Financial Disease # 3
This is the 3rd blog in a seven part series regarding common financial issues. In this series I have coupled a common known medical disease with a common financial issue. In two previous blogs, I discussed Cash Hemorrhaging and Financial Ebola. This week, I will share Financial Disease #3 Cost to Price Dyslexia.
The medical definition of dyslexia is a difficulty with learning to read fluently and with accurate comprehension despite normal or above-average intelligence. This includes difficulty with decoding, processing speed, language skills and verbal comprehension. Dyslexia is the most common learning difficultly.
Cost to price dyslexia is a goods and services costing/pricing disorder characterized by difficulty in properly understanding your internal costs and markets. This is a common disability in small businesses. It occurs in businesses with normal to above normal vision and intelligence. Its primary cause is the presence of a collection of careless or stubborn traits that affect how your brain works. This condition can lead to sub-optimum pricing decisions, which can go undiagnosed for years. This imbalance decreases revenue and strains the bottom line. Once diagnosed and corrected a failure to communicate or manage this pricing change, can cause a loss of customers or create branding confusion within the marketplace. Below are three steps your organization can take to correct this common issue.
Step 1 – Take care to accurately determine your product cost under various discrete allocation assumptions and at various volumes levels.
Step 2 – Develop a price optimization model process; these are mathematical programs that calculate how demand varies at different price levels and assumptions. This modeling allows companies to play what if pricing scenarios in order to evaluative revenue and profit impact with changing price assumptions. Pricing is a powerful profit lever, which is inconsistently used by small to mid-sized companies. Price optimization models can be used for all products and services to uniquely tailor pricing for customer segments or other factors by simulating how targeted customers will respond to price changes with data-driven scenarios. Pricing hundreds of items in highly dynamic market conditions is very complex given all the variables, so modeling provides unique insights and can help to forecast demand, develop promotion strategies, control inventory levels and improve customer satisfaction. Another real value of price optimization models it that in the process of running different scenarios it will force the organization to clarify the business’s value proposition and establish strategic objectives.

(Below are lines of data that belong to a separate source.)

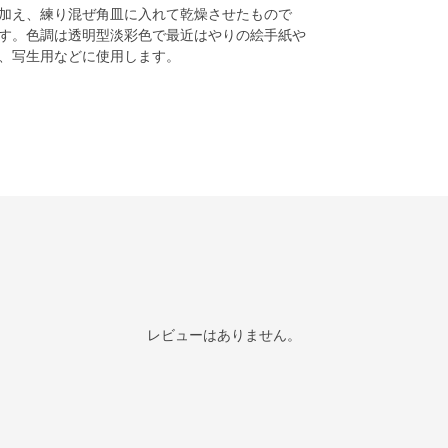
加え、練り混ぜ角皿に入れて乾燥させたもので
す。色調は透明型淡彩色で最近はやりの絵手紙や
、写生用などに使用します。
レビューはありません。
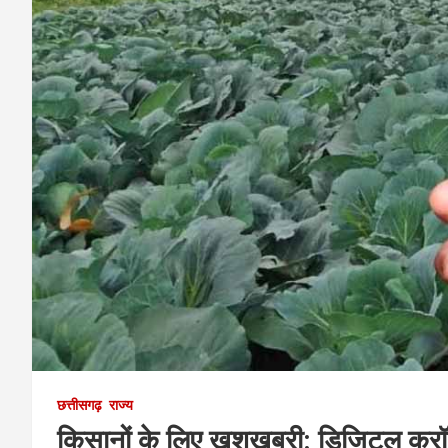
छत्तीसगढ़
राज्य
किसानों के लिए खुशखबरी: डिजिटल क्रॉप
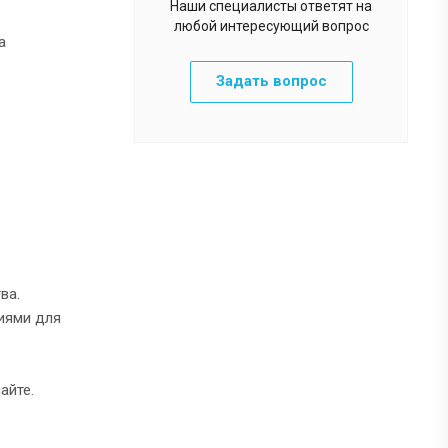
Наши специалисты ответят на
любой интересующий вопрос
а
Задать вопрос
ва.
иями для
айте.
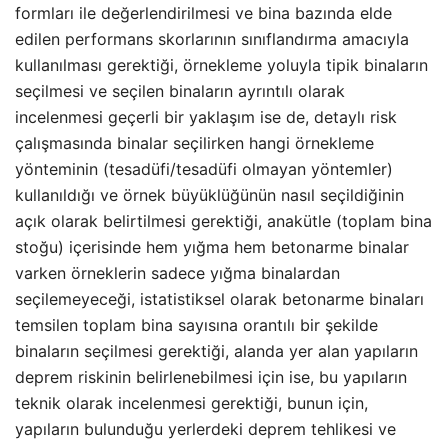
formları ile değerlendirilmesi ve bina bazında elde
edilen performans skorlarının sınıflandırma amacıyla
kullanılması gerektiği, örnekleme yoluyla tipik binaların
seçilmesi ve seçilen binaların ayrıntılı olarak
incelenmesi geçerli bir yaklaşım ise de, detaylı risk
çalışmasında binalar seçilirken hangi örnekleme
yönteminin (tesadüfi/tesadüfi olmayan yöntemler)
kullanıldığı ve örnek büyüklüğünün nasıl seçildiğinin
açık olarak belirtilmesi gerektiği, anakütle (toplam bina
stoğu) içerisinde hem yığma hem betonarme binalar
varken örneklerin sadece yığma binalardan
seçilemeyeceği, istatistiksel olarak betonarme binaları
temsilen toplam bina sayısına orantılı bir şekilde
binaların seçilmesi gerektiği, alanda yer alan yapıların
deprem riskinin belirlenebilmesi için ise, bu yapıların
teknik olarak incelenmesi gerektiği, bunun için,
yapıların bulunduğu yerlerdeki deprem tehlikesi ve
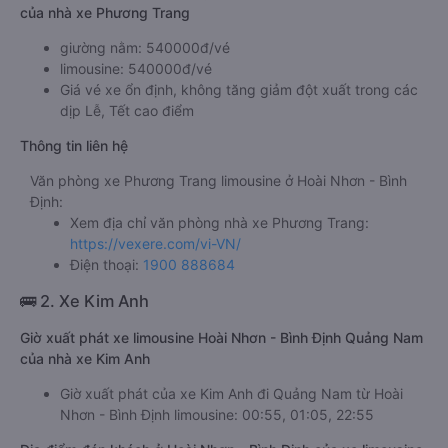
của nhà xe Phương Trang
giường nằm: 540000đ/vé
limousine: 540000đ/vé
Giá vé xe ổn định, không tăng giảm đột xuất trong các
dịp Lễ, Tết cao điểm
Thông tin liên hệ
Văn phòng xe Phương Trang limousine ở Hoài Nhơn - Bình
Định:
Xem địa chỉ văn phòng nhà xe Phương Trang:
https://vexere.com/vi-VN/
Điện thoại:
1900 888684
🚌 2. Xe Kim Anh
Giờ xuất phát xe limousine Hoài Nhơn - Bình Định Quảng Nam
của nhà xe Kim Anh
Giờ xuất phát của xe Kim Anh đi Quảng Nam từ Hoài
Nhơn - Bình Định limousine: 00:55, 01:05, 22:55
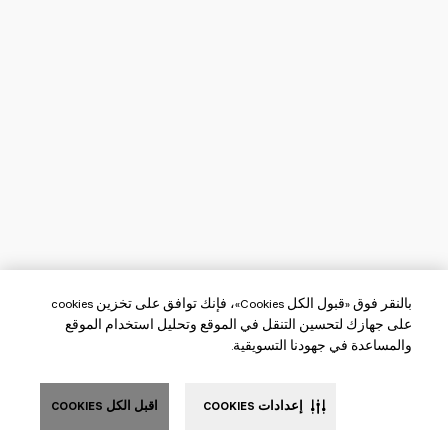
بالنقر فوق «قبول الكل Cookies»، فإنك توافق على تخزين cookies
على جهازك لتحسين التنقل في الموقع وتحليل استخدام الموقع
والمساعدة في جهودنا التسويقية.
إعدادات COOKIES
اقبل الكل COOKIES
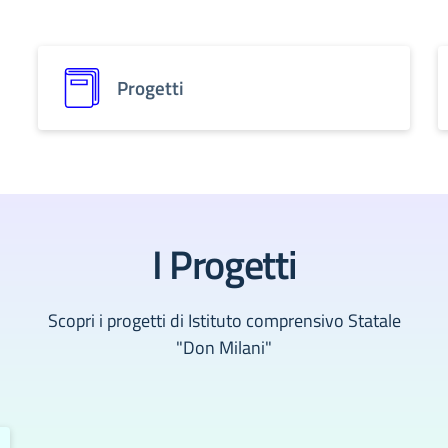
Progetti
I Progetti
Scopri i progetti di Istituto comprensivo Statale
"Don Milani"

Step 3 – Price is also a useful branding tool. Organizations must determine if they should compete on price or value. This decision will depend on a number or variables. For example, the core pricing factors are manufacturing costs, market place, competition, market condition, brand, and quality of product. Pricing is also a key variable in microeconomics price allocation theory, which makes decisions on the allocation of limited resources. Pricing is a fundamental aspect of financial modeling and is one of the four P’s of the marketing mix.
In summary, companies that have a good handle on their internal costs under different scenarios coupled with a clear understanding of their pricing sensitivities and the impact it has on their financial eco-system gives them a substantial competitive advantage in the marketplace.